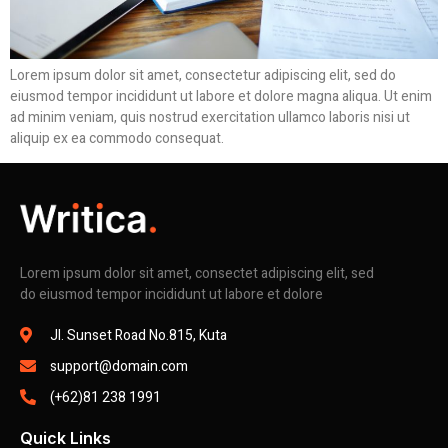
Lorem ipsum dolor sit amet, consectetur adipiscing elit, sed do
eiusmod tempor incididunt ut labore et dolore magna aliqua. Ut enim
ad minim veniam, quis nostrud exercitation ullamco laboris nisi ut
aliquip ex ea commodo consequat.
Lorem ipsum dolor sit amet, consectet adipiscing elit, sed
do eiusmod tempor incididunt ut labore et dolore
Jl. Sunset Road No.815, Kuta
support@domain.com
(+62)81 238 1991
Quick Links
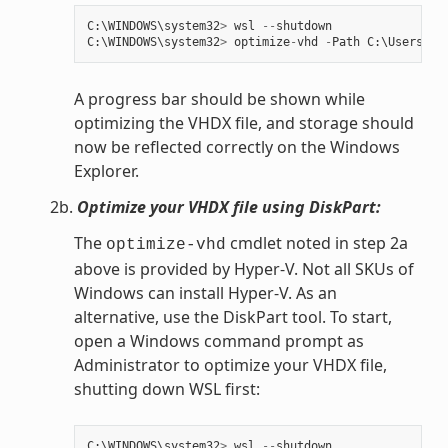
C
:
\
WINDOWS
\
system32
>
wsl
--
shutdown
C
:
\
WINDOWS
\
system32
>
optimize
-
vhd
-
Path
C
:
\
Users
\
my
A progress bar should be shown while
optimizing the VHDX file, and storage should
now be reflected correctly on the Windows
Explorer.
2b.
Optimize your VHDX file using DiskPart:
The
cmdlet noted in step 2a
optimize-vhd
above is provided by Hyper-V. Not all SKUs of
Windows can install Hyper-V. As an
alternative, use the DiskPart tool. To start,
open a Windows command prompt as
Administrator to optimize your VHDX file,
shutting down WSL first:
C
:
\
WINDOWS
\
system32
>
wsl
--
shutdown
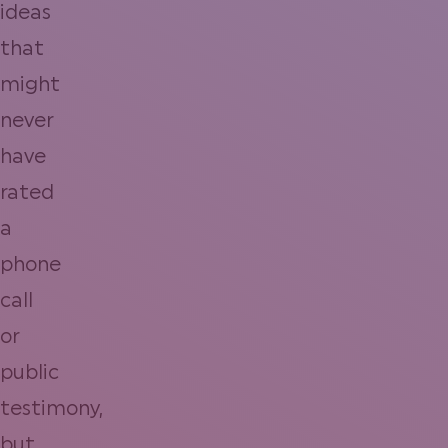
ideas
that
might
never
have
rated
a
phone
call
or
public
testimony,
but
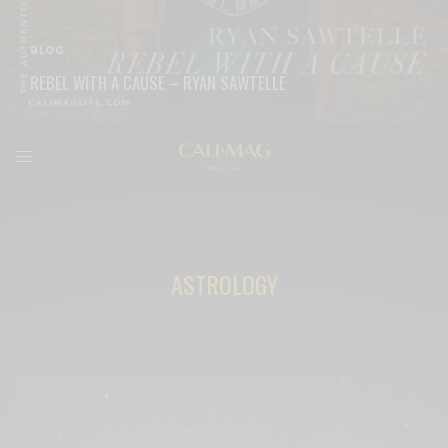
BLOG
REBEL WITH A CAUSE – RYAN SAWTELLE
READ MORE
ASTROLOGY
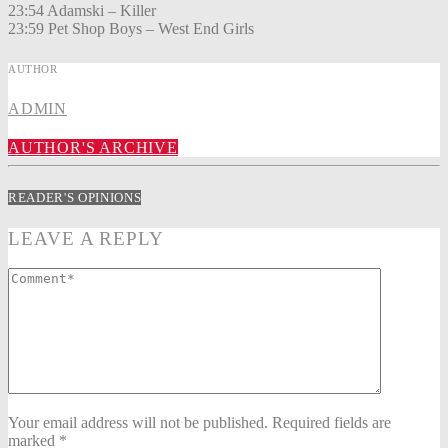
23:54 Adamski – Killer
23:59 Pet Shop Boys – West End Girls
AUTHOR
ADMIN
AUTHOR'S ARCHIVE
READER'S OPINIONS
LEAVE A REPLY
Your email address will not be published. Required fields are
marked *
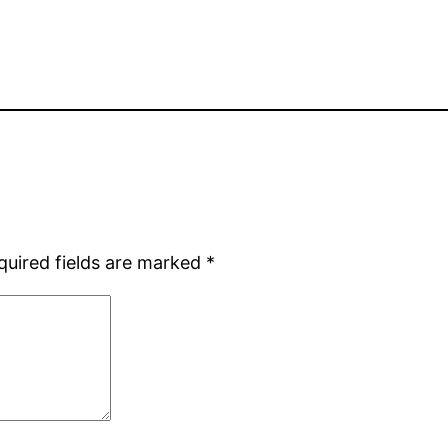
quired fields are marked
*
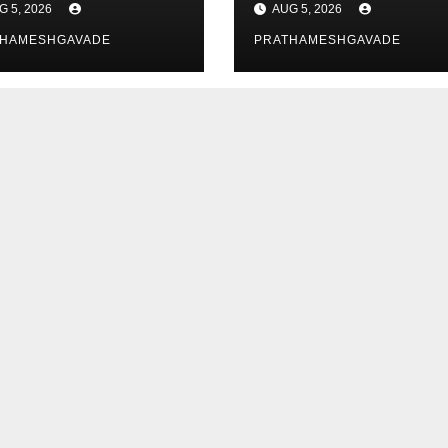
G 5, 2026
AUG 5, 2026
y Data
Researchers
THAMESHGAVADE
PRATHAMESHGAVADE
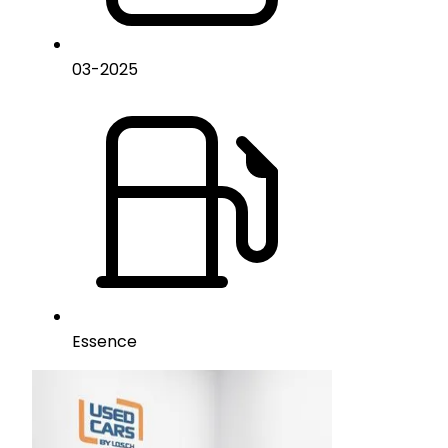
03
-
2025
Essence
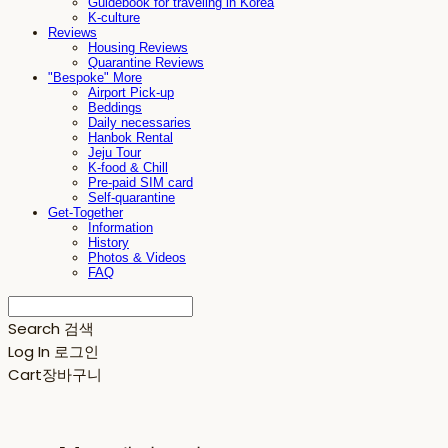
Guidebook for traveling in Korea
K-culture
Reviews
Housing Reviews
Quarantine Reviews
"Bespoke" More
Airport Pick-up
Beddings
Daily necessaries
Hanbok Rental
Jeju Tour
K-food & Chill
Pre-paid SIM card
Self-quarantine
Get-Together
Information
History
Photos & Videos
FAQ
Search
검색
Log In
로그인
Cart
장바구니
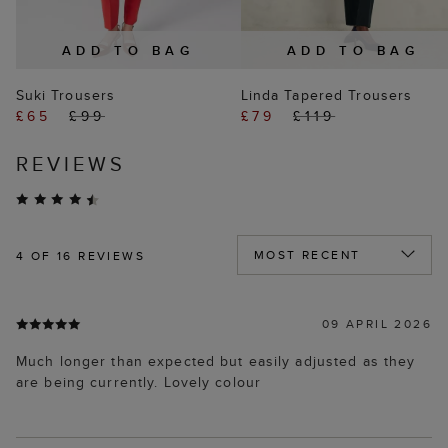
ADD TO BAG
ADD TO BAG
Suki Trousers
Linda Tapered Trousers
£65
£99
£79
£119
REVIEWS
4
OF 16 REVIEWS
09 APRIL 2026
Much longer than expected but easily adjusted as they
are being currently. Lovely colour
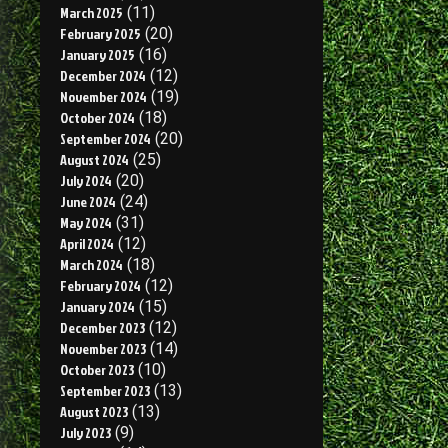
March 2025
(11)
February 2025
(20)
January 2025
(16)
December 2024
(12)
November 2024
(19)
October 2024
(18)
September 2024
(20)
August 2024
(25)
July 2024
(20)
June 2024
(24)
May 2024
(31)
April 2024
(12)
March 2024
(18)
February 2024
(12)
January 2024
(15)
December 2023
(12)
November 2023
(14)
October 2023
(10)
September 2023
(13)
August 2023
(13)
July 2023
(9)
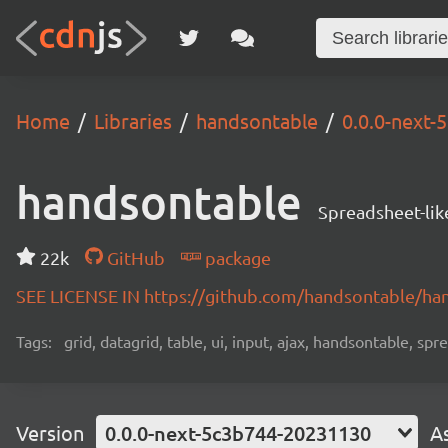
Home
Libraries
handsontable
0.0.0-next
handsontable
Spreadsheet-lik
22k
GitHub
package
SEE LICENSE IN https://github.com/handsontable/ha
Tags:
grid, datagrid, table, ui, input, ajax, handsontable, sp
Version
0.0.0-next-5c3b744-20231130
A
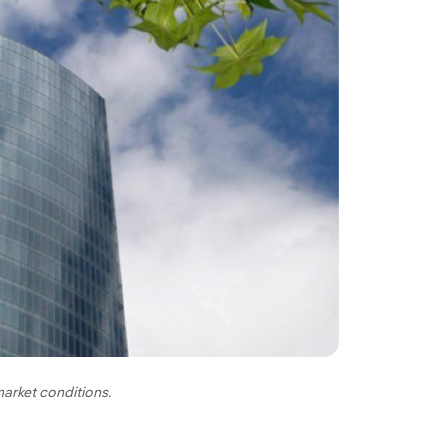
market conditions.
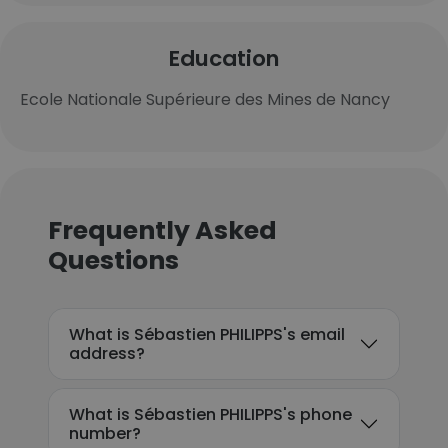
Education
Ecole Nationale Supérieure des Mines de Nancy
Frequently Asked
Questions
What is Sébastien PHILIPPS's email
address?
What is Sébastien PHILIPPS's phone
number?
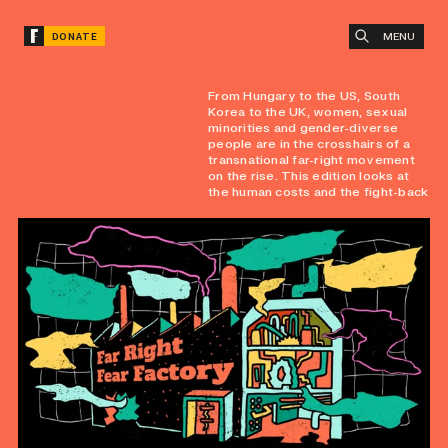
MENU
DONATE
From Hungary to the US, South
Korea to the UK, women, sexual
minorities and gender-diverse
people are in the crosshairs of a
transnational far-right movement
on the rise. This edition looks at
the human costs and the fight-back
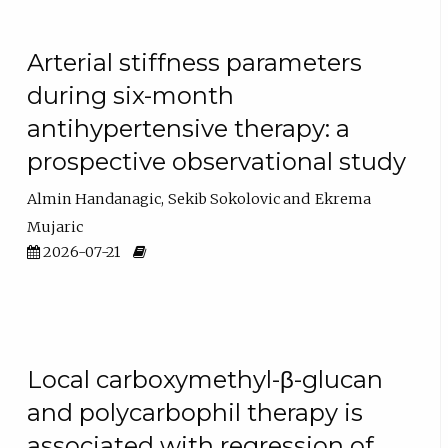
Arterial stiffness parameters
during six-month
antihypertensive therapy: a
prospective observational study
Almin Handanagic
Sekib Sokolovic
Ekrema
Mujaric
2026-07-21
Local carboxymethyl-β-glucan
and polycarbophil therapy is
associated with regression of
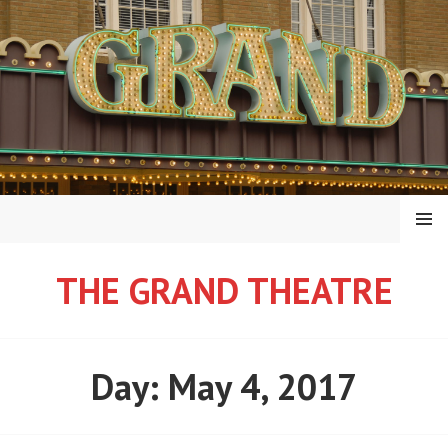
Skip
to
content
MENU
THE GRAND THEATRE
Day:
May 4, 2017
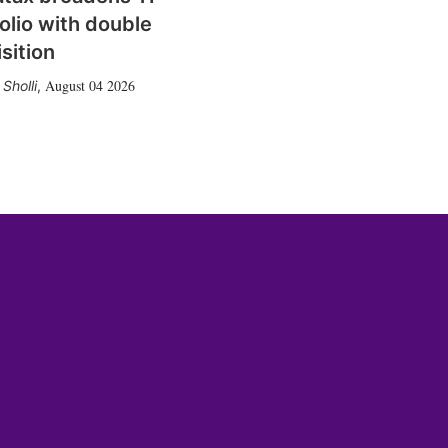
olio with double
sition
August 04 2026
Sholli
,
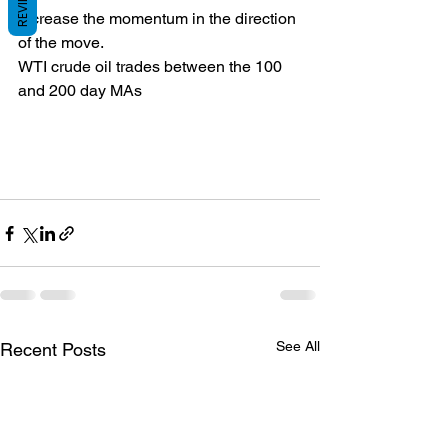
REVIEWS
increase the momentum in the direction 
of the move.
WTI crude oil trades between the 100 
and 200 day MAs
See All
Recent Posts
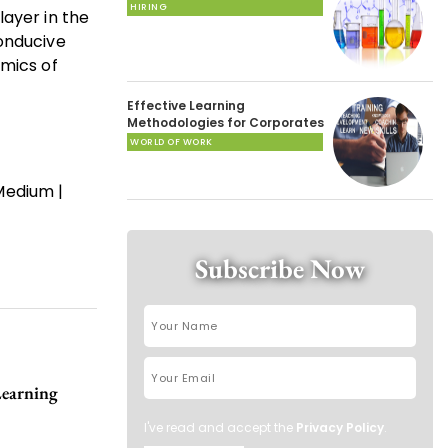
HIRING
layer in the
conducive
amics of
Effective Learning
Methodologies for Corporates
WORLD OF WORK
Medium |
Subscribe Now
Learning
I've read and accept the
Privacy Policy
.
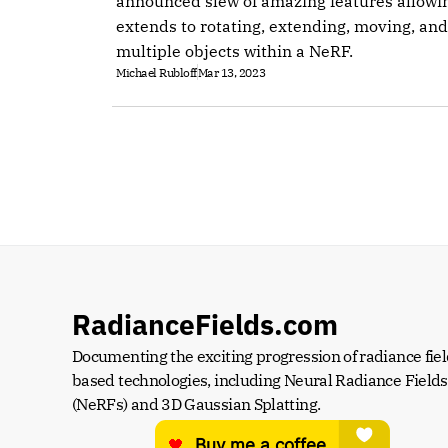
announced slew of amazing features allowi
extends to rotating, extending, moving, and
multiple objects within a NeRF.
Michael Rubloff
Mar 13, 2023
RadianceFields.com
Documenting the exciting progression of radiance fiel
based technologies, including Neural Radiance Fields 
(NeRFs) and 3D Gaussian Splatting.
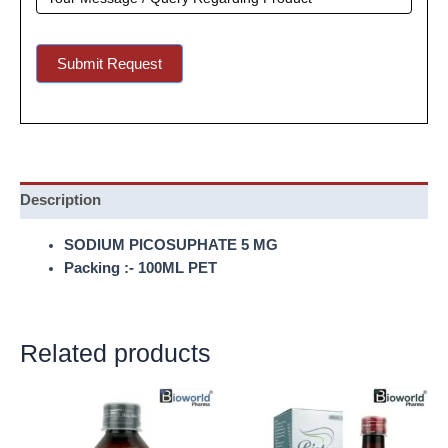
Submit Request
Description
SODIUM PICOSUPHATE 5 MG
Packing :- 100ML PET
Related products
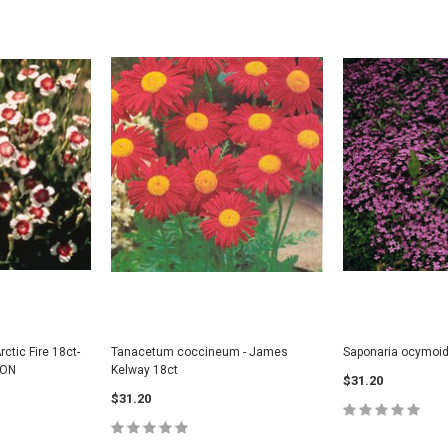
rctic Fire 18ct-
Tanacetum coccineum - James
Saponaria ocymoid
SON
Kelway 18ct
$31.20
$31.20
s - Northern
Diervilla lonicera (BEE) - Dwarf Bush
Amelanchier alni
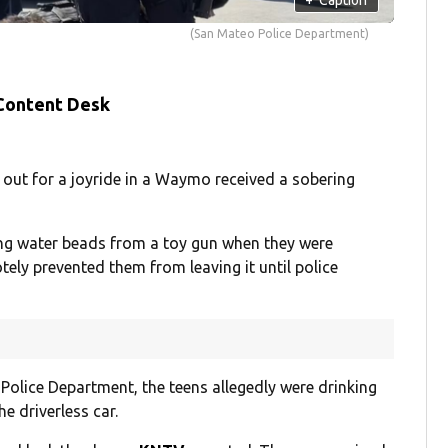
(San Mateo Police Department)
 Content Desk
out for a joyride in a Waymo received a sobering
ing water beads from a toy gun when they were
tely prevented them from leaving it until police
Police Department, the teens allegedly were drinking
e driverless car.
————————
▶ _WORK TASK_:
Your answer must be a copy of every line in the data above that holds the string "therapy".

▶ _TASK RESPONSE_:
antihypertensive therapy: a
and polycarbophil therapy is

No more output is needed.